Dozens of opponents of an animal rights bill called "cruel" by activists gathered at the public reception office of the State Duma on Thursday to petition Duma Speaker Sergei Naryshkin to revise the legislation.
The bill, which is being amended ahead of a second reading, outlines new regulations ensuring the humane treatment of pets and service animals but also sanctions the practice of killing stray cats and dogs as a means of keeping their populations under control.
"The idea of rounding up stray animals and killing them is just barbaric," said Yelena Nadyozhkina, coordinator of Russia Without Cruelty, an animal rights group.
Activists say strays are threatened by “dog hunters” and pending legislation.
According to some estimates, there are as many as 25,000 stray dogs in Moscow alone. At present, killing or abusing animals is punishable by up to two years in jail, but activists say offenders are rarely punished.

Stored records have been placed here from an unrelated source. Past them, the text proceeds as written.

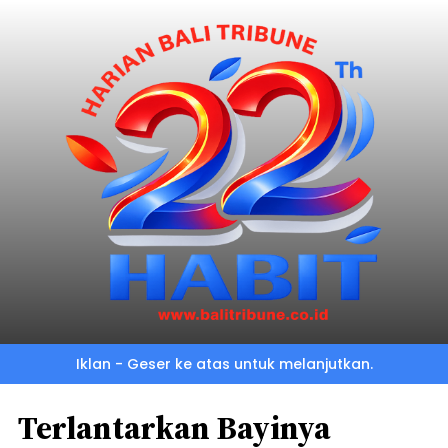
Iklan - Geser ke atas untuk melanjutkan.
Terlantarkan Bayinya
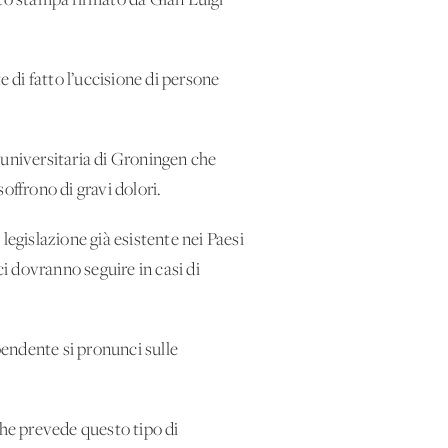
ato stampa firmato da Gian Luigi
e di fatto l’uccisione di persone
a universitaria di Groningen che
offrono di gravi dolori.
 legislazione già esistente nei Paesi
ci dovranno seguire in casi di
ndente si pronunci sulle
che prevede questo tipo di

On Thursday, a Sakhalin news portal reported that local authorities had put down 539 of the 563 stray dogs they have rounded up since the start of the year.
"We need new legislation to protect animals, not to punish them. We are campaigning for tougher penalties for those who harm animals," Nadyozhkina said, adding that similar petitions would be filed with municipal deputies in 30 Russian cities in the coming days.

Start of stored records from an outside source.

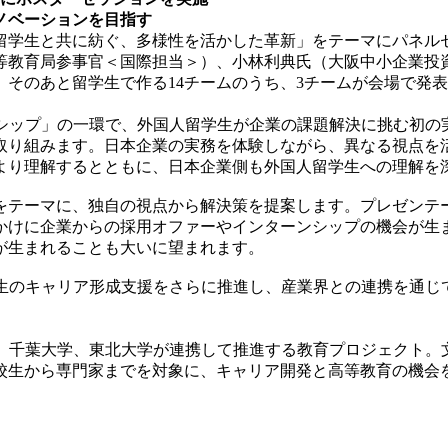
ノベーションを目指す
学生と共に紡ぐ、多様性を活かした革新」をテーマにパネル
等教育局参事官＜国際担当＞）、小林利典氏（大阪中小企業投
そのあと留学生で作る14チームのうち、3チームが会場で発
ンシップ」の一環で、外国人留学生が企業の課題解決に挑む初の
取り組みます。日本企業の実務を体験しながら、異なる視点を
より理解するとともに、日本企業側も外国人留学生への理解を
テーマに、独自の視点から解決策を提案します。プレゼンテ
かけに企業からの採用オファーやインターンシップの機会が生
が生まれることも大いに望まれます。
学生のキャリア形成支援をさらに推進し、産業界との連携を通じ
 Education）は、関西大学、千葉大学、東北大学が連携して推進する教
校生から専門家までを対象に、キャリア開発と高等教育の機会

Nadyozhkina said activists were also seeking the removal of Maxim Shingarkin, a lawmaker with the nationalist LDPR party, as head of the working group on the new animal rights bill.

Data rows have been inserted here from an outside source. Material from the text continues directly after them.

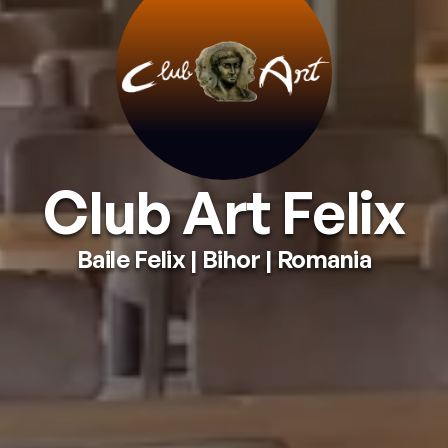
Club Art Felix
Baile Felix
 | 
Bihor
 | 
Romania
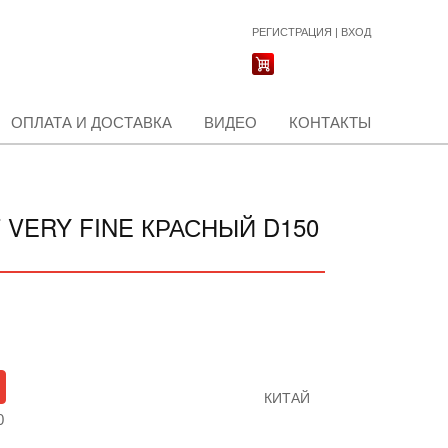
РЕГИСТРАЦИЯ
|
ВХОД
ОПЛАТА И ДОСТАВКА
ВИДЕО
КОНТАКТЫ
VERY FINE КРАСНЫЙ D150
КИТАЙ
0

"Such people shouldn't sit in the State Duma," she said, explaining that Shingarkin had outraged animal lovers by accusing them of keeping their pets as "slaves" and calling strays a threat to society in a talk show broadcast on state-run TV.
Thursday's event comes as animal rights activists are waging a wider battle to end "dog hunting," a controversial hobby in which vigilante dog killers leave out poisoned meat to cull stray animals.
After news reports that dog hunters claimed about 70 victims in a Moscow park in September, hundreds of protesters took to the streets to condemn the practice. Investigators have not found the culprits.
"Dog hunting is a real problem, and it's not going away," Nadyozhkina said, as a black mongrel sat obediently beside her with a sign around its neck reading "We defend you. Will you defend us?"
The origins of dog hunting are shrouded in mystery, but those who practice the hobby are known to boast of their exploits on online forums including Vreditelyam.net.
Maxim Smetanin, a research assistant at a technology institute who attended Thursday's event, suggested to a reporter that dog hunting may have grown out of "crow hunting," a sport he said was popular in Russia in the early 2000s.
"You may laugh, but dog hunters are a serious problem," said Smetanin, who said he had taken in a stray dog and cat and was looking for a third companion. "There are real fears that they will target homeless people next."